I agree that the mainstream idea that napping next to babies will ruin them for life, etc. is bull, but I have to say I disagree with the blanket statement that solo-sleeping children are slower to develop self-confidence. Do you have a source? I think we should avoid essentializing kids based on parenting decisions, no matter where we fall on the AP spectrum. I don't bedshare--not because I disapprove or think it's dangerous, but because I am a very restless sleeper with a strong need for my own space at night--I can't even sleep if my husband has his arm around me, and I know I wouldn't be rested enough to parent effectively if she were in our bed. My 7-month-old sleeps in a crib in our room and is extremely laid back and outgoing.

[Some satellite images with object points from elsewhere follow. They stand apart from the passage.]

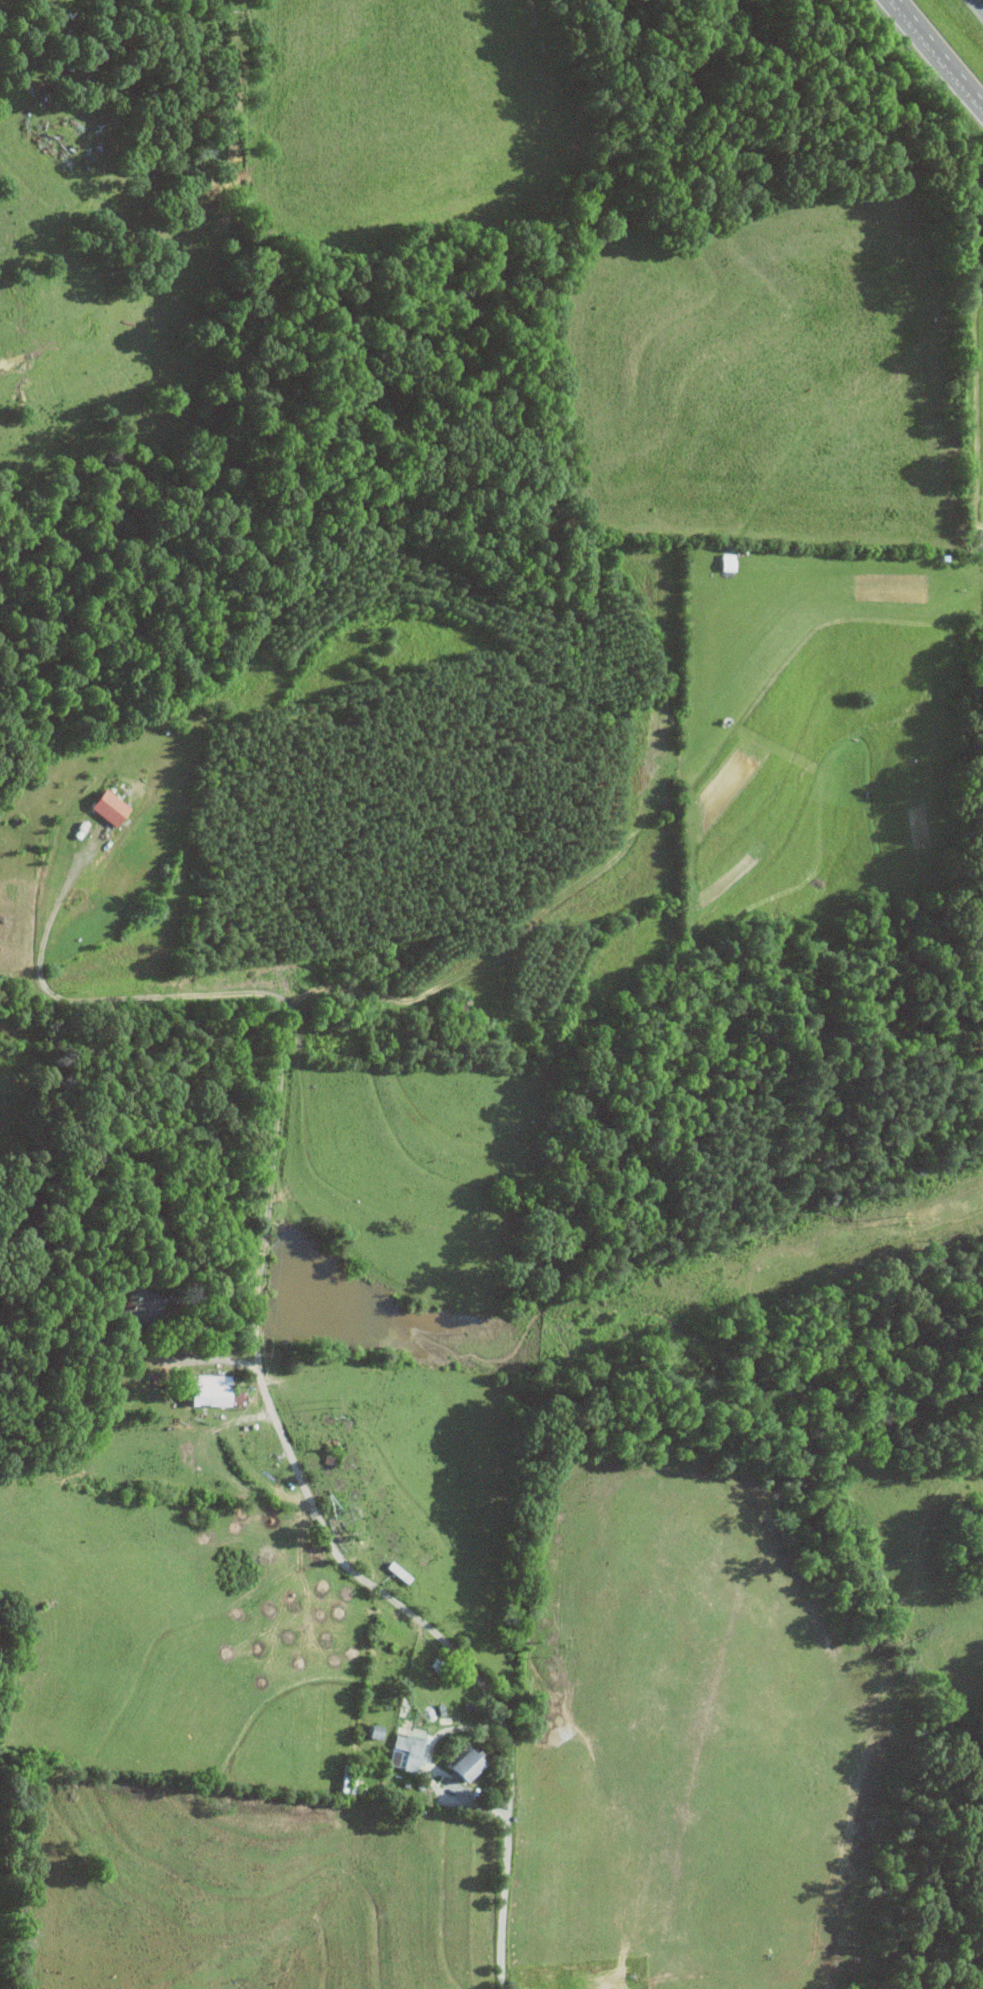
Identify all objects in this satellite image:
road: (946, 45)
building: (724, 561)
building: (105, 806)
road: (112, 998)
building: (135, 1304)
road: (204, 1364)
building: (206, 1390)
road: (330, 1535)
building: (404, 1751)
building: (462, 1763)
road: (428, 1764)

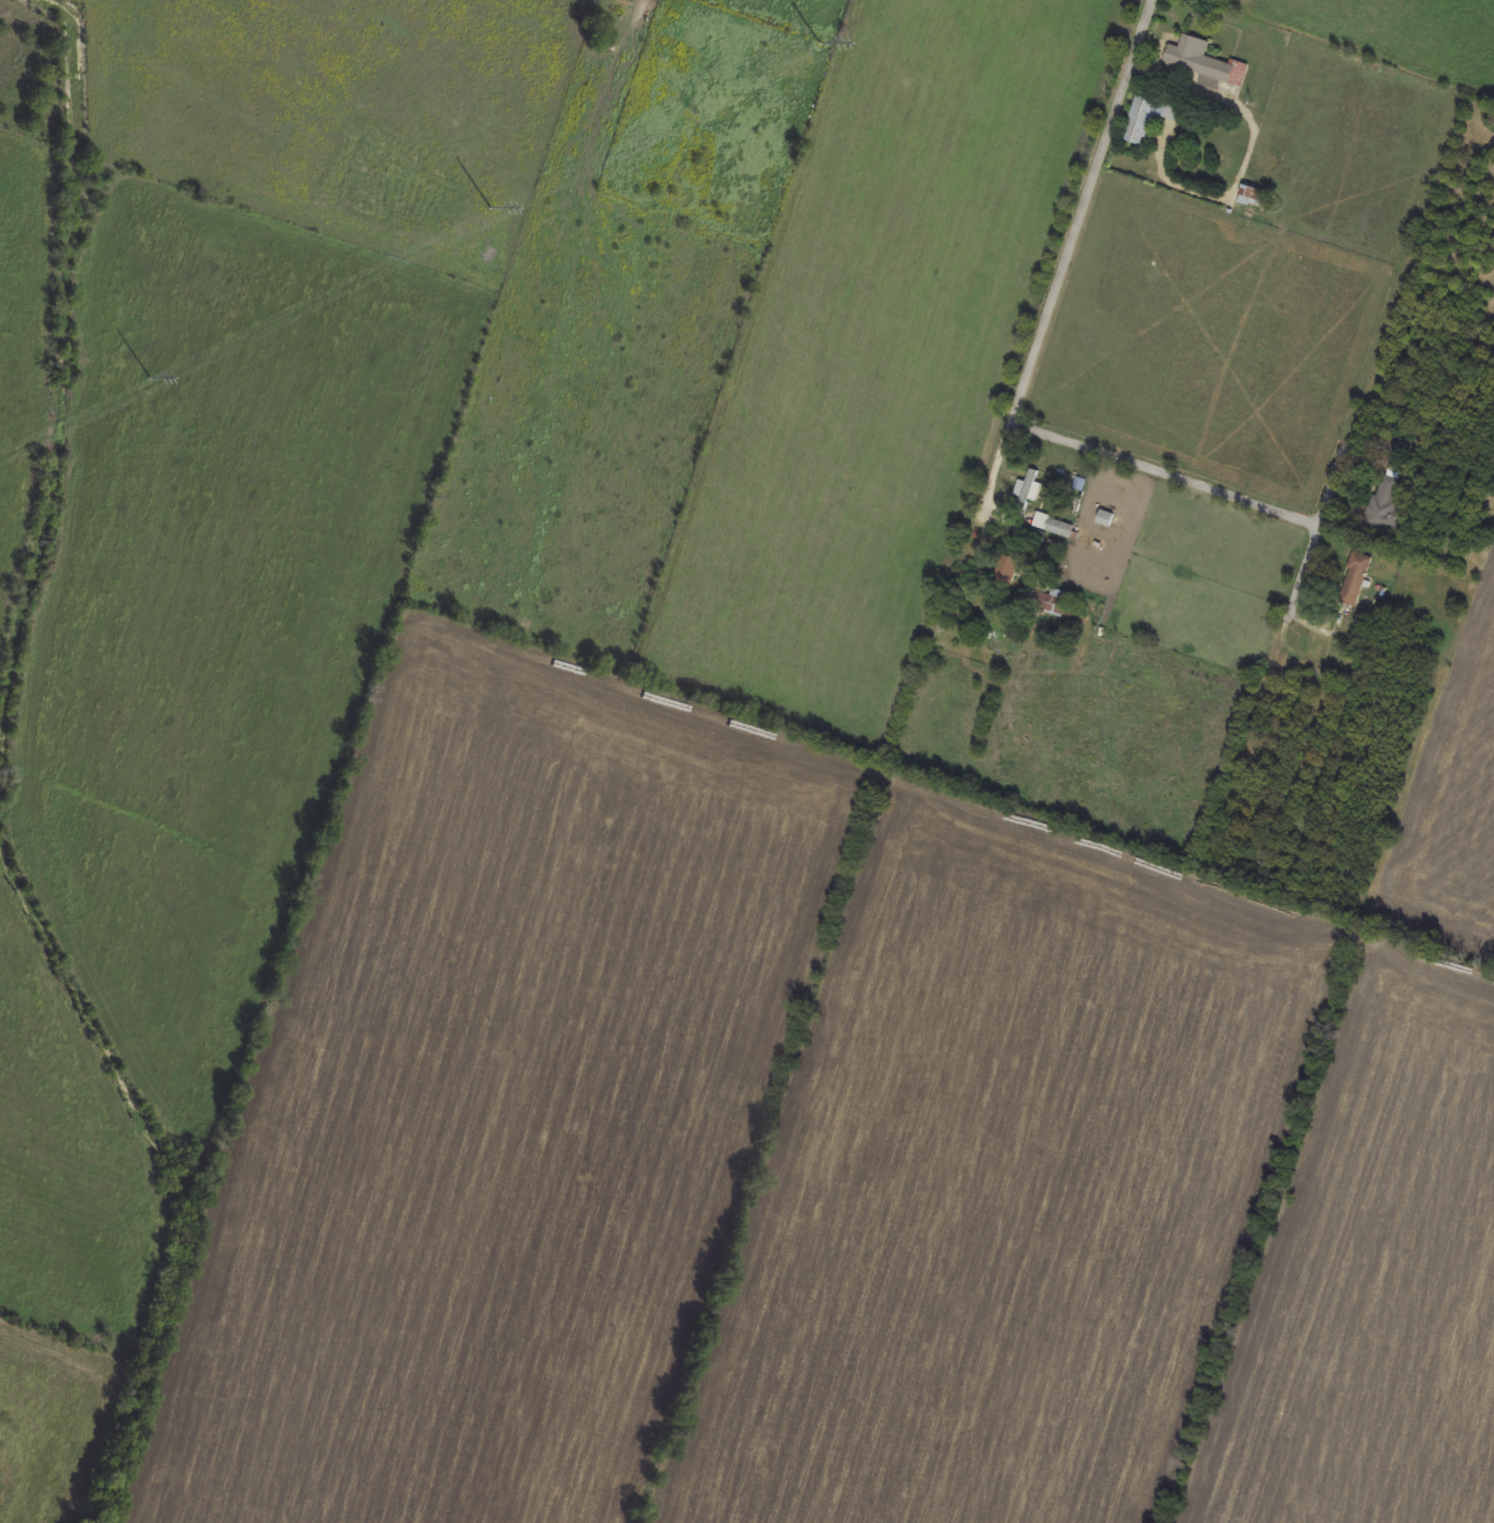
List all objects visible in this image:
building: (637, 0)
power tower: (822, 44)
building: (1205, 63)
building: (1147, 118)
building: (1253, 196)
power tower: (493, 208)
power tower: (152, 379)
road: (1017, 403)
road: (991, 467)
building: (1028, 492)
building: (1384, 509)
building: (1106, 518)
building: (1054, 525)
building: (1008, 571)
building: (1355, 579)
building: (1052, 603)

OP, I have wondered the same thing as you sometimes. Our DD is 7 months and has a very similar sleeping pattern, also with the unpredictable wake times and my anxious personality that results in insomnia for me. She is in a crib in our room, and for now, I feel that works for us. She also naps okay in the crib (I WISH she would nap better in bed with me--I'd love the cuddles--but now that she's not a newborn she gets so wired and distracted she doesn't often fall asleep when I'm right there--too busy playing with my hair, etc.).

If you are wary of bringing him into your bed, maybe over the next few weeks things will even out a bit and become more predictable--I have just noticed over the last couple weeks that her wake times are getting more consistent. But honestly, it sounds to me like you really would like to have him sleep with you. If that's what your gut and heart are doing, I'd go for it. If it doesn't work out, you can transition him back to the crib, as someone else suggested.



> Originally Posted by *EchoSoul*
> 
> Don't believe that bull. Co-slept babies make self-confident children more quickly than sole-sleepers. Do what feels right and good.


----------



## sahmof2girls (Feb 9, 2005)

Quote:


> Originally Posted by *Phycologia*
> 
> BTW "mainstream" boards about teaching your baby to sleep are really warning me against napping with him or he'll never nap by himself. He doesn't really nap by himself now, though! Am I creating a really bad precedent? Even if I am, I don't care that much because I love it.


Hogwash I say!!!!!!







I napped with all 3 of my kids, and occasionally with my ds still. When kids need sleep they will sleep. just sayin'


----------